The DUP failed to sell the GFA as securing the union (which it did). Instead, SF cleverly packaged it as a nationalist victory, telling us we could now be Irish. I don’t know about you, but I did not need an agreement with Britain to tell me I was Irish. It also told my Protestant neighbour (since deceased) across the fields that he was British, even though he had never been to Britain in his life.

So under the GFA, the stone ditch where our ground met his ground became another internal partition of Ireland.

The agreement said my neighbour’s interests would be protected by Tony Blair, whom many regard as a war criminal. My interests would be protected by Bertie Ahern, who was found by the Mahon Report to have “failed to truthfully account” for significant sums in his bank account. Neither government offered to oversee our neighbourliness.

The final flaw lies in the claim that politics is the answer. It would be if we had any. But Stormont’s sectarianism is not the solution. It is part of the problem.

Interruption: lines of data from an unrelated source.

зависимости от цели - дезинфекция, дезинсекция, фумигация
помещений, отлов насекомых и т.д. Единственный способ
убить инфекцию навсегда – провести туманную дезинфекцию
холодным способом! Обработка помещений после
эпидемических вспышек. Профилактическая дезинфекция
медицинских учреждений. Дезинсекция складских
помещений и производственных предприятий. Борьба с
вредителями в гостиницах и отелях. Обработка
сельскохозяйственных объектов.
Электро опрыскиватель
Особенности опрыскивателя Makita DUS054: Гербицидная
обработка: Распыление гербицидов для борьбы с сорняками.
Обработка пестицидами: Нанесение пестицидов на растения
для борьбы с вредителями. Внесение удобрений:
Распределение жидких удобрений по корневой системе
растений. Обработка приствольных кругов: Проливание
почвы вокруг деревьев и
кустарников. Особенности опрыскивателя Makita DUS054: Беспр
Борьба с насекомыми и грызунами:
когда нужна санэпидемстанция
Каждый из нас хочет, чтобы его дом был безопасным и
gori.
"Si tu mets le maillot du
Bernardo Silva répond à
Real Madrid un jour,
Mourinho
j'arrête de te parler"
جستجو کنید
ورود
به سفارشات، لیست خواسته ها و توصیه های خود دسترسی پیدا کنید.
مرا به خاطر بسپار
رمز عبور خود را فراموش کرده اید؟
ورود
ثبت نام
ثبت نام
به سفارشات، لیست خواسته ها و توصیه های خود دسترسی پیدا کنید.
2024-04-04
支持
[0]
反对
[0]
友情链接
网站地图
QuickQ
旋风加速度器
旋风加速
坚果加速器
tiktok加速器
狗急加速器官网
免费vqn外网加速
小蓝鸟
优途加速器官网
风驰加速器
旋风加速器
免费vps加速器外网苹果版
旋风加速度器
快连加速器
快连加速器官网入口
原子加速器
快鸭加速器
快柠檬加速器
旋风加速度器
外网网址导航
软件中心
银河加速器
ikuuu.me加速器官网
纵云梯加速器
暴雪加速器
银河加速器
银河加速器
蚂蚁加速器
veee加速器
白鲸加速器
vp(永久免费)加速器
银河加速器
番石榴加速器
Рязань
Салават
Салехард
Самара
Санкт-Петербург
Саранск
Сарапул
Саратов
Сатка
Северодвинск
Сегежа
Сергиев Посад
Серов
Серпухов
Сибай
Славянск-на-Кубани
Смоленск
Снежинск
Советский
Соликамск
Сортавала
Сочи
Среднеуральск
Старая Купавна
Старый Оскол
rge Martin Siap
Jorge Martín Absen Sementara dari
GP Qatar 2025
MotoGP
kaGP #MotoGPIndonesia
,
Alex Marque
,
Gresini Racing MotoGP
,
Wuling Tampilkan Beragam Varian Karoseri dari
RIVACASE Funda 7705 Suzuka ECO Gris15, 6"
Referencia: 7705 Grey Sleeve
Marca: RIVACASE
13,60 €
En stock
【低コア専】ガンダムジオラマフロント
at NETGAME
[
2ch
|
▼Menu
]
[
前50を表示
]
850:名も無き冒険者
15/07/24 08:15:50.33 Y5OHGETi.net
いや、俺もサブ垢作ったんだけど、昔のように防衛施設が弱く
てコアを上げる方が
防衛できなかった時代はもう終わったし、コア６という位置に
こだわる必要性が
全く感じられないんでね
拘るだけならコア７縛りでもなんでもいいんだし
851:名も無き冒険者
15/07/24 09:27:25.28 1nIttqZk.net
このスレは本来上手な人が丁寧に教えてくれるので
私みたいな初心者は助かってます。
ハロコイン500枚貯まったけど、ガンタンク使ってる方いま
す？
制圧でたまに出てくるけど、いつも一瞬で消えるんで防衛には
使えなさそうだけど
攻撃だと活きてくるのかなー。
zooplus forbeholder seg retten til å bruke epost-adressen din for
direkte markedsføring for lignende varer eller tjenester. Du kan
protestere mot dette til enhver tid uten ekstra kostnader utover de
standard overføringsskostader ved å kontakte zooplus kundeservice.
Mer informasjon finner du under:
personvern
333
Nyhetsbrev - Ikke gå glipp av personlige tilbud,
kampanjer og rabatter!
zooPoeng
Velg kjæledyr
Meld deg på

We entered the troubles in 1969 in a well funded welfare state, with nationalised industries. We emerged 25 years later into a Thatcherite, post-welfare society, with many public services privatised. Nobody raised the basic political question about which of those two societies we might establish. Instead all our parties slipped quietly into Thatcherism, concealed with sectarianism. If politics is the answer, why can’t we have some?

When Kerry footballers were repeatedly winning all-Irelands in the 1980s, a journalist seeking a quote on a forthcoming all-Ireland final was told by one player, ”Just put me down for whatever I said last year.” If loyalist trouble breaks out again, just put the parties down for whatever they have been saying for the past 50 years - just more empty words.